Il giornalista Fabio Ravezzani si è soffermato su alcune decisioni arbitrali in Serie A, in particolare nella sfida Roma-Milan.
Il giornalista Fabio Ravezzani si è soffermato su alcune decisioni arbitrali in Serie A, in particolare nella sfida Roma-Milan.
Fabio Ravezzani, noto giornalista sportivo, si è lasciato andare ad un duro sfogo su Twitter criticando alcune decisioni arbitrali nelle ultime giornate di Serie A. In particolare Ravezzani ha contestato il rigore assegnato al Milan nella partita contro la Roma e il metro di giudizio degli arbitri sui falli in area di rigore.

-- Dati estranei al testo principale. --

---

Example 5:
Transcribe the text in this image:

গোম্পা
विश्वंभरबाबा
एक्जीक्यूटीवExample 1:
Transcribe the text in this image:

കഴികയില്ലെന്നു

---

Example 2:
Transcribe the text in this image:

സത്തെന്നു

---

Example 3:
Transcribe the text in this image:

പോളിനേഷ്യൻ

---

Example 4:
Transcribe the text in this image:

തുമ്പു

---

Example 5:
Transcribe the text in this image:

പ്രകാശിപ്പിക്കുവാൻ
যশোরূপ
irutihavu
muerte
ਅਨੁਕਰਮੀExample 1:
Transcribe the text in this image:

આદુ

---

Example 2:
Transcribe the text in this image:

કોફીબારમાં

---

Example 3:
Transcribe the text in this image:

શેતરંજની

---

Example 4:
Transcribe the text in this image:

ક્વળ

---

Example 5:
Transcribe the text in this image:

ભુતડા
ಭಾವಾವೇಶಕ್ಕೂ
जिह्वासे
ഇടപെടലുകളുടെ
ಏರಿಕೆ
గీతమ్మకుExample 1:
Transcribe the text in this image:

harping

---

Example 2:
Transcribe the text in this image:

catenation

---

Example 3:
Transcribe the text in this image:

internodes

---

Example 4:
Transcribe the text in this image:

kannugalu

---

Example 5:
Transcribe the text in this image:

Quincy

Le dure parole di Ravezzani su Twitter
Commentando Roma-Milan, Ravezzani ha scritto: “Quando Mou parlava di prostituzione intellettuale: a parti invertite avrebbe detto le stesse cose se non avessero concesso il (chiarissimo e indiscutibile) rigore alla sua squadra”

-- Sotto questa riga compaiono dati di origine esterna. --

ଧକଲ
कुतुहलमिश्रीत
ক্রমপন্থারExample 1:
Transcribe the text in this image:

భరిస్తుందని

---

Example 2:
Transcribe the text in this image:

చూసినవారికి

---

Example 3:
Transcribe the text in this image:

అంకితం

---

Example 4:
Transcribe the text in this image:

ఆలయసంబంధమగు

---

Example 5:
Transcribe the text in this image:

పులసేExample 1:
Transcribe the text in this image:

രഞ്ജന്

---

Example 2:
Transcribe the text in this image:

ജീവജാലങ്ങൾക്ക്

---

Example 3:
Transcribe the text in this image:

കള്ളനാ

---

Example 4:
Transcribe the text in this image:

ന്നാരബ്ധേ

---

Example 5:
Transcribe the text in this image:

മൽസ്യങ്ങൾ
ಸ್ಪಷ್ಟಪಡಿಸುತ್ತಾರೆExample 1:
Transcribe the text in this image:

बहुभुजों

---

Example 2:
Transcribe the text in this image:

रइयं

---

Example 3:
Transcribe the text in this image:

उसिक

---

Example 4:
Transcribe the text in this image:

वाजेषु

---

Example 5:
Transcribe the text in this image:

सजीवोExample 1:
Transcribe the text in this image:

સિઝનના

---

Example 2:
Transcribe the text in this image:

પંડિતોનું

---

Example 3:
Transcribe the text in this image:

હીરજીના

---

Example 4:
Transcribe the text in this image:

Il giornalista ha poi aggiunto: “Il concetto arbitrale per cui rovina il calcio. Un fallo è tale in qualsiasi zona. Invece in area permettono ai difensori furbizie letali per lo spettacolo. Il calcio prevede il gol, non piccole scorrettezze che giustificano gli errori dell’arbitro”
Nel mirino di Ravezzani è finito soprattutto il metro di giudizio degli arbitri sui falli in area di rigore. Secondo il giornalista i direttori di gara consentirebbero troppe scorrettezze ai difensori, rovinando così lo spettacolo. Ravezzani ritiene che ogni fallo andrebbe sanzionato allo stesso modo, indipendentemente che avvenga in area di rigore o meno.